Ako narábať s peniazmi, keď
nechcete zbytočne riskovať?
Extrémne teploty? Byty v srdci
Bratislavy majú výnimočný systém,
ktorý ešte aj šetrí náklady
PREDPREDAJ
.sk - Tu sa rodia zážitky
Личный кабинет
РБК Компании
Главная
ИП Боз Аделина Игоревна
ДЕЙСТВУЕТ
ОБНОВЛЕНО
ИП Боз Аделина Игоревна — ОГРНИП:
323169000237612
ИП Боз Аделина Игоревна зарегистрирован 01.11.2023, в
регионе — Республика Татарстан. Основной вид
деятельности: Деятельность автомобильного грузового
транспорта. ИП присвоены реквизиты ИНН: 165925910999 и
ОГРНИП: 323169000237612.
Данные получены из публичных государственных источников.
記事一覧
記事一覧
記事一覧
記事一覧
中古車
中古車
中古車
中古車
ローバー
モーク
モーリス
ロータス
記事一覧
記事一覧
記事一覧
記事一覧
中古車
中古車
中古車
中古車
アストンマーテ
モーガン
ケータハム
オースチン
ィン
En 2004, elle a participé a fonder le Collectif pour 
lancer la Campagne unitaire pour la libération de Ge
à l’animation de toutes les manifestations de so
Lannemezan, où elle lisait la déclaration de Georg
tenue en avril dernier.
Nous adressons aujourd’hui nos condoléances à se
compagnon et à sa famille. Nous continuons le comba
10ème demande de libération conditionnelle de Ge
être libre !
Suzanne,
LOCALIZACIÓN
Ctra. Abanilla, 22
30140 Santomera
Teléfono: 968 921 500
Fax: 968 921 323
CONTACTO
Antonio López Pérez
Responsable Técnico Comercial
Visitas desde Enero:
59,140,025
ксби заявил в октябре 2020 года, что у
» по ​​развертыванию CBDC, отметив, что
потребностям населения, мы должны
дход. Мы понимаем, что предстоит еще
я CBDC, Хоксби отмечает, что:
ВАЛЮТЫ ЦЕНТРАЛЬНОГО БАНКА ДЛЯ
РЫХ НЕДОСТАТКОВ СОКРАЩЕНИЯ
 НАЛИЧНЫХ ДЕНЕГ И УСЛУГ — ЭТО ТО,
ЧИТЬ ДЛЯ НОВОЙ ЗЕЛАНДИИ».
++++++
To complete the exercise, print all of the entries exactly.

Solution to this exercise:
Ako narábať s peniazmi, keď
nechcete zbytočne riskovať?
Extrémne teploty? Byty v srdci
Bratislavy majú výnimočný systém,
ktorý ešte aj šetrí náklady
PREDPREDAJ
.sk - Tu sa rodia zážitky
Личный кабинет
РБК Компании
Главная
ИП Боз Аделина Игоревна
ДЕЙСТВУЕТ
ОБНОВЛЕНО
ИП Боз Аделина Игоревна — ОГРНИП:
323169000237612
ИП Боз Аделина Игоревна зарегистрирован 01.11.2023, в
регионе — Республика Татарстан. Основной вид
деятельности: Деятельность автомобильного грузового
транспорта. ИП присвоены реквизиты ИНН: 165925910999 и
ОГРНИП: 323169000237612.
Данные получены из публичных государственных источников.
記事一覧
記事一覧
記事一覧
記事一覧
中古車
中古車
中古車
中古車
ローバー
モーク
モーリス
ロータス
記事一覧
記事一覧
記事一覧
記事一覧
中古車
中古車
中古車
中古車
アストンマーテ
モーガン
ケータハム
オースチン
ィン
En 2004, elle a participé a fonder le Collectif pour 
lancer la Campagne unitaire pour la libération de Ge
à l’animation de toutes les manifestations de so
Lannemezan, où elle lisait la déclaration de Georg
tenue en avril dernier.
Nous adressons aujourd’hui nos condoléances à se
compagnon et à sa famille. Nous continuons le comba
10ème demande de libération conditionnelle de Ge
être libre !
Suzanne,
LOCALIZACIÓN
Ctra. Abanilla, 22
30140 Santomera
Teléfono: 968 921 500
Fax: 968 921 323
CONTACTO
Antonio López Pérez
Responsable Técnico Comercial
Visitas desde Enero:
59,140,025
ксби заявил в октябре 2020 года, что у
» по ​​развертыванию CBDC, отметив, что
потребностям населения, мы должны
дход. Мы понимаем, что предстоит еще
я CBDC, Хоксби отмечает, что:
ВАЛЮТЫ ЦЕНТРАЛЬНОГО БАНКА ДЛЯ
РЫХ НЕДОСТАТКОВ СОКРАЩЕНИЯ
 НАЛИЧНЫХ ДЕНЕГ И УСЛУГ — ЭТО ТО,
ЧИТЬ ДЛЯ НОВОЙ ЗЕЛАНДИИ».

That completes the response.